§ Aim:
Count the lines in the material below that contain the string "hide" with its case matched. Reply with the number only.

++++ Dataset rows ++++

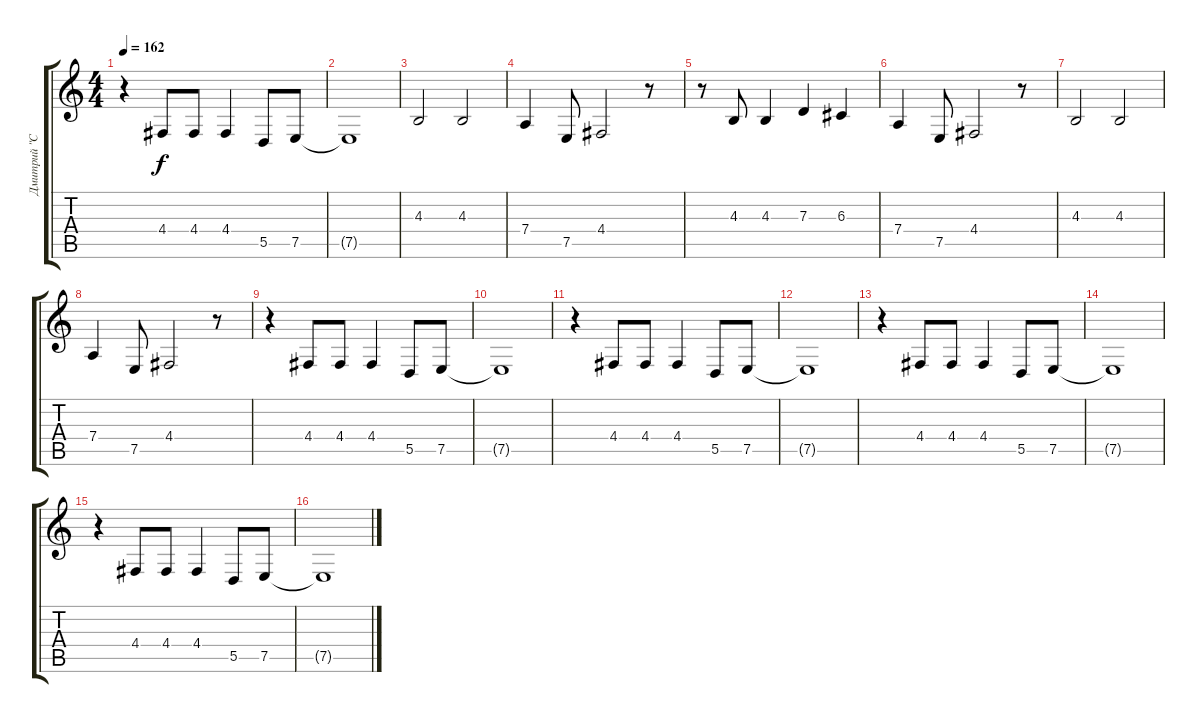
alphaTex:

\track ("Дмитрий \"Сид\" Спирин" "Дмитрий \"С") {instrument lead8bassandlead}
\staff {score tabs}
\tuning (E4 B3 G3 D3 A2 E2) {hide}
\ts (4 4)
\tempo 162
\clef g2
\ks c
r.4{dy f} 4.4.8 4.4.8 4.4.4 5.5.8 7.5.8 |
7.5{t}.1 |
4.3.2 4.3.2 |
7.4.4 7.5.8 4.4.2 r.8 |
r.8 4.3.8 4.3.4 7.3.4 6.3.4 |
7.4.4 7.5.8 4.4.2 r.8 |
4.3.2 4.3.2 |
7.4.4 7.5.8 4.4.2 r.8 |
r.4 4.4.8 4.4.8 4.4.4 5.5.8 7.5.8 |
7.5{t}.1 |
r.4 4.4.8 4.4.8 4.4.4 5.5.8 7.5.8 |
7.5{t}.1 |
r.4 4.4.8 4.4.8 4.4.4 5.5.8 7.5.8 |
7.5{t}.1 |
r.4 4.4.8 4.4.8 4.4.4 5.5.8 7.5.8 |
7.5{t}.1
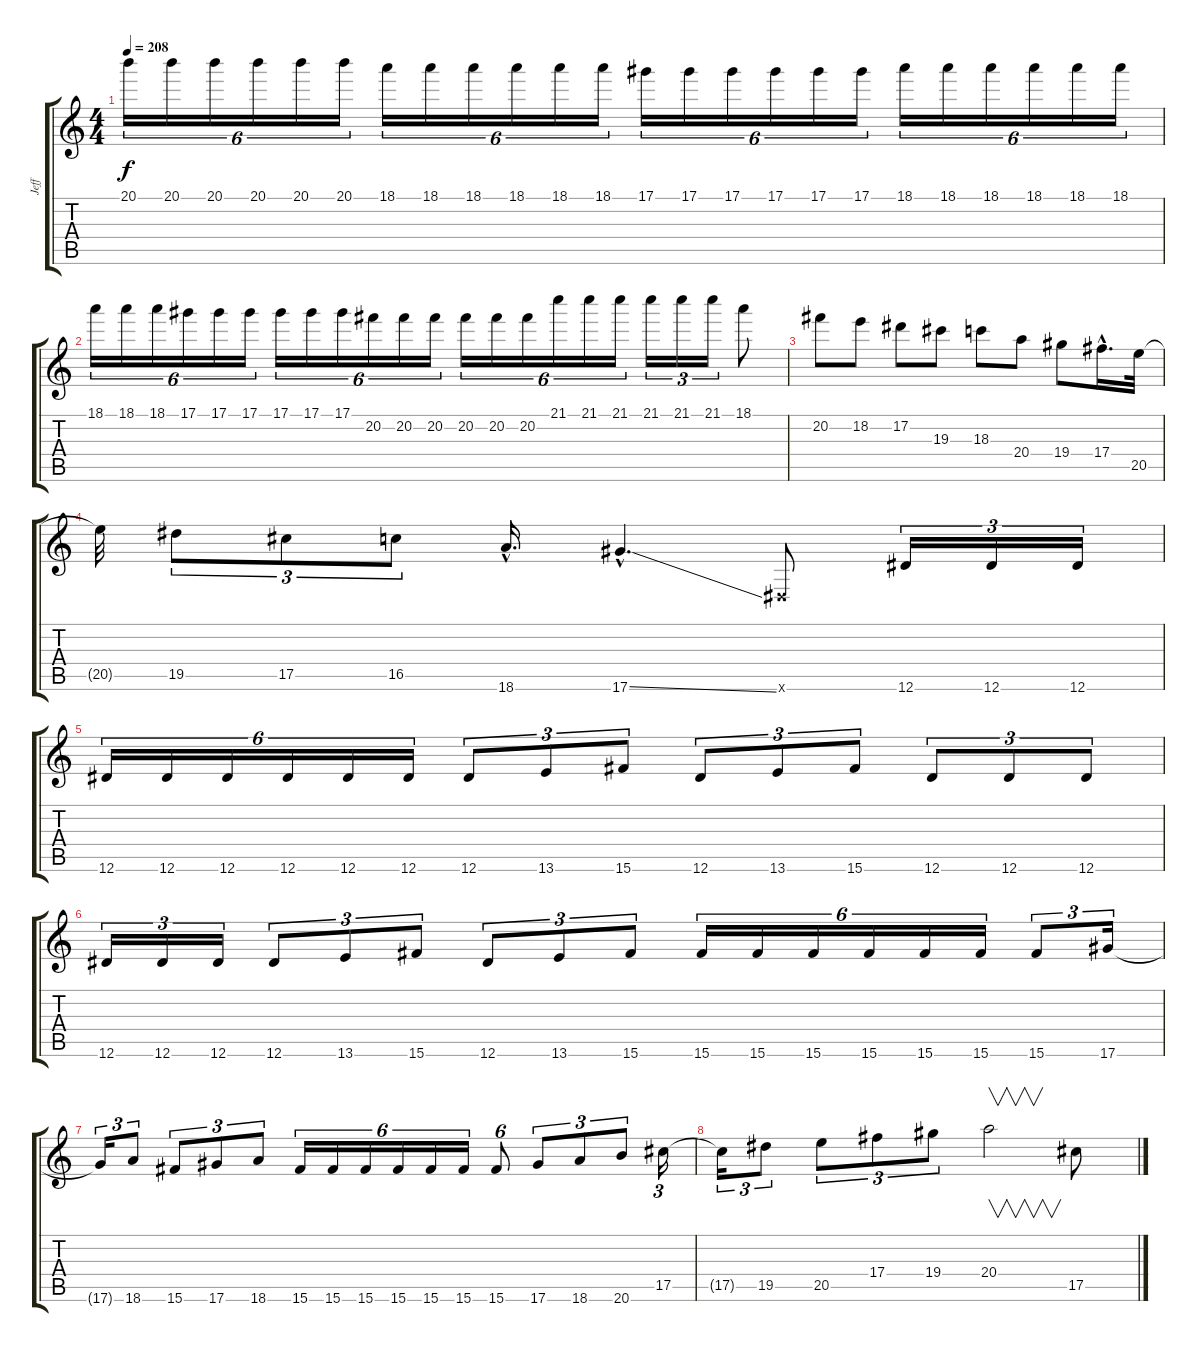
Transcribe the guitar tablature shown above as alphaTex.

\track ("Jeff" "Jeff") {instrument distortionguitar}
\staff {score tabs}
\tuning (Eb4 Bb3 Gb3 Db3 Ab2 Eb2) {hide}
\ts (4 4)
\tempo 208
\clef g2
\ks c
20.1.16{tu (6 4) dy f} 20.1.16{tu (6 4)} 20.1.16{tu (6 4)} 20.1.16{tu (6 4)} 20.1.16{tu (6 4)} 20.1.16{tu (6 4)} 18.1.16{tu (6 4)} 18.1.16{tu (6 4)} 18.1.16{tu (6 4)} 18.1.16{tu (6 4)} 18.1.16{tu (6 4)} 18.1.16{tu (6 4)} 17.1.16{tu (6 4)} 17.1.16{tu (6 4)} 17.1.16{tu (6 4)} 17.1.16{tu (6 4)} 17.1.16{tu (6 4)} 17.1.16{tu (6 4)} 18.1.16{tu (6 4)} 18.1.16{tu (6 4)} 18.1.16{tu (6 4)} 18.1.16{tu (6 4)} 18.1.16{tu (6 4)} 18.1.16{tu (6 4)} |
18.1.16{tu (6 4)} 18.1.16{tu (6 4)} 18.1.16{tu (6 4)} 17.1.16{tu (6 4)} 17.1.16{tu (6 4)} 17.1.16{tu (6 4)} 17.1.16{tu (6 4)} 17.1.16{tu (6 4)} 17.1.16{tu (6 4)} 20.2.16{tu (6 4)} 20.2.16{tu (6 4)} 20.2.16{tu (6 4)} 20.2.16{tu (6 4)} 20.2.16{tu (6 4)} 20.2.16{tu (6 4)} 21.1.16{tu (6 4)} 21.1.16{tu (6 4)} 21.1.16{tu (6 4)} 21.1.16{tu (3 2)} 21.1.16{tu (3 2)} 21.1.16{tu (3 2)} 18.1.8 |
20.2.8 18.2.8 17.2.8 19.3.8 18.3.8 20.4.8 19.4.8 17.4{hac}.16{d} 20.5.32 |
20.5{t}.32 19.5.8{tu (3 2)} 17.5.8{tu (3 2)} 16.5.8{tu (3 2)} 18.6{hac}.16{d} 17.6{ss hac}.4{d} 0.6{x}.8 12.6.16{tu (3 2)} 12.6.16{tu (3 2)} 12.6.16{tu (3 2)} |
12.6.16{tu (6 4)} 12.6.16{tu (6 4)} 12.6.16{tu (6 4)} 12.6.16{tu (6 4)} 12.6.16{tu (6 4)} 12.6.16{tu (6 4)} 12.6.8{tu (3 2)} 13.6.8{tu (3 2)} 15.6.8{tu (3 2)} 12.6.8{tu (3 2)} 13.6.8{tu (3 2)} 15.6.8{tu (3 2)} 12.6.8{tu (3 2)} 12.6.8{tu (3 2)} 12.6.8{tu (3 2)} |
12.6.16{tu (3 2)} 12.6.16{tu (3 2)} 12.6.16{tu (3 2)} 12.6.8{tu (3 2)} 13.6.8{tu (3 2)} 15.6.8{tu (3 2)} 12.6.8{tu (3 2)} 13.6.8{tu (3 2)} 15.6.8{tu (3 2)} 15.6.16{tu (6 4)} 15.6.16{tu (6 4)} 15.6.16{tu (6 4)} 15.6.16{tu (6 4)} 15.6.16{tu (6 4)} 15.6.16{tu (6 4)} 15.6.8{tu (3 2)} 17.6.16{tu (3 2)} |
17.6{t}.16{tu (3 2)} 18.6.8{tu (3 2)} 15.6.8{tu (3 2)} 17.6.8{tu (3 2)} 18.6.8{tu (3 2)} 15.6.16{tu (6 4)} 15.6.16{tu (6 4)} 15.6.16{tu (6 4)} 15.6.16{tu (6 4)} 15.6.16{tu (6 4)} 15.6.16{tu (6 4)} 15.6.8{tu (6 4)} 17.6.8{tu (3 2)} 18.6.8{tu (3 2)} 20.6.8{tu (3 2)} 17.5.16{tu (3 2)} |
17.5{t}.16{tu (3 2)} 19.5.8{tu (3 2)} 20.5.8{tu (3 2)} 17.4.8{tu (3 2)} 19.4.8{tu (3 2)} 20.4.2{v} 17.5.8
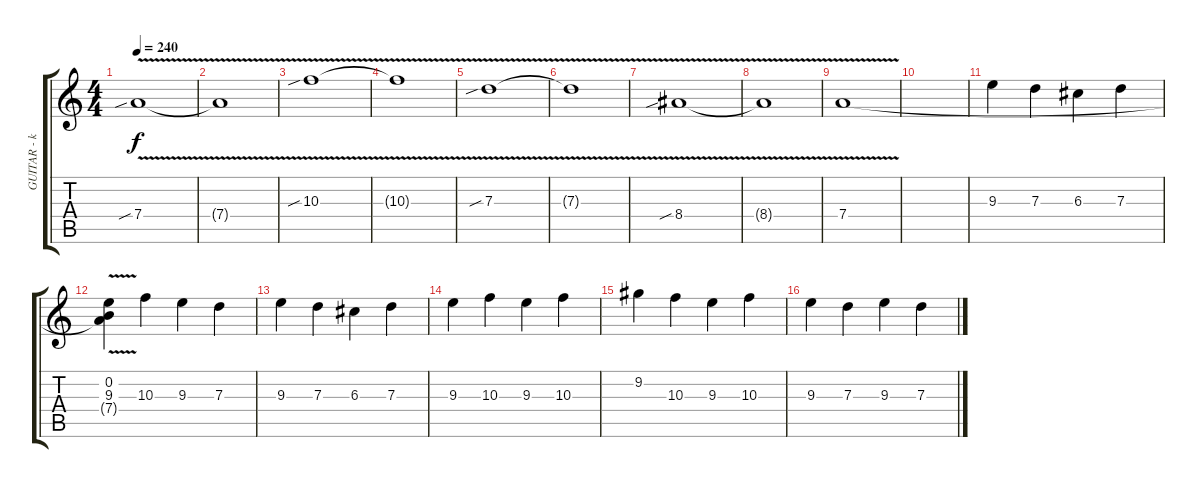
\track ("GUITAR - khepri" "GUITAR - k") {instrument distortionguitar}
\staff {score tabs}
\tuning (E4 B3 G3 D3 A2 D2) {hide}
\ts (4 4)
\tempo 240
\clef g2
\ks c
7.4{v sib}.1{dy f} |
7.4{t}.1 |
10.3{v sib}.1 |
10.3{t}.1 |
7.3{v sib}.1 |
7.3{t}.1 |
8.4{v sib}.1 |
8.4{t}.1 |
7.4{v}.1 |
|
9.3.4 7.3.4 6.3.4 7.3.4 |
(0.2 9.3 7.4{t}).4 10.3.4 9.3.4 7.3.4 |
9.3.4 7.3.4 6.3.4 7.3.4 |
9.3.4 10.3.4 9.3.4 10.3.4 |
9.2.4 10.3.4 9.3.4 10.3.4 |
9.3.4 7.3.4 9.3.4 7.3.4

++++

§ Output of the exercise:
3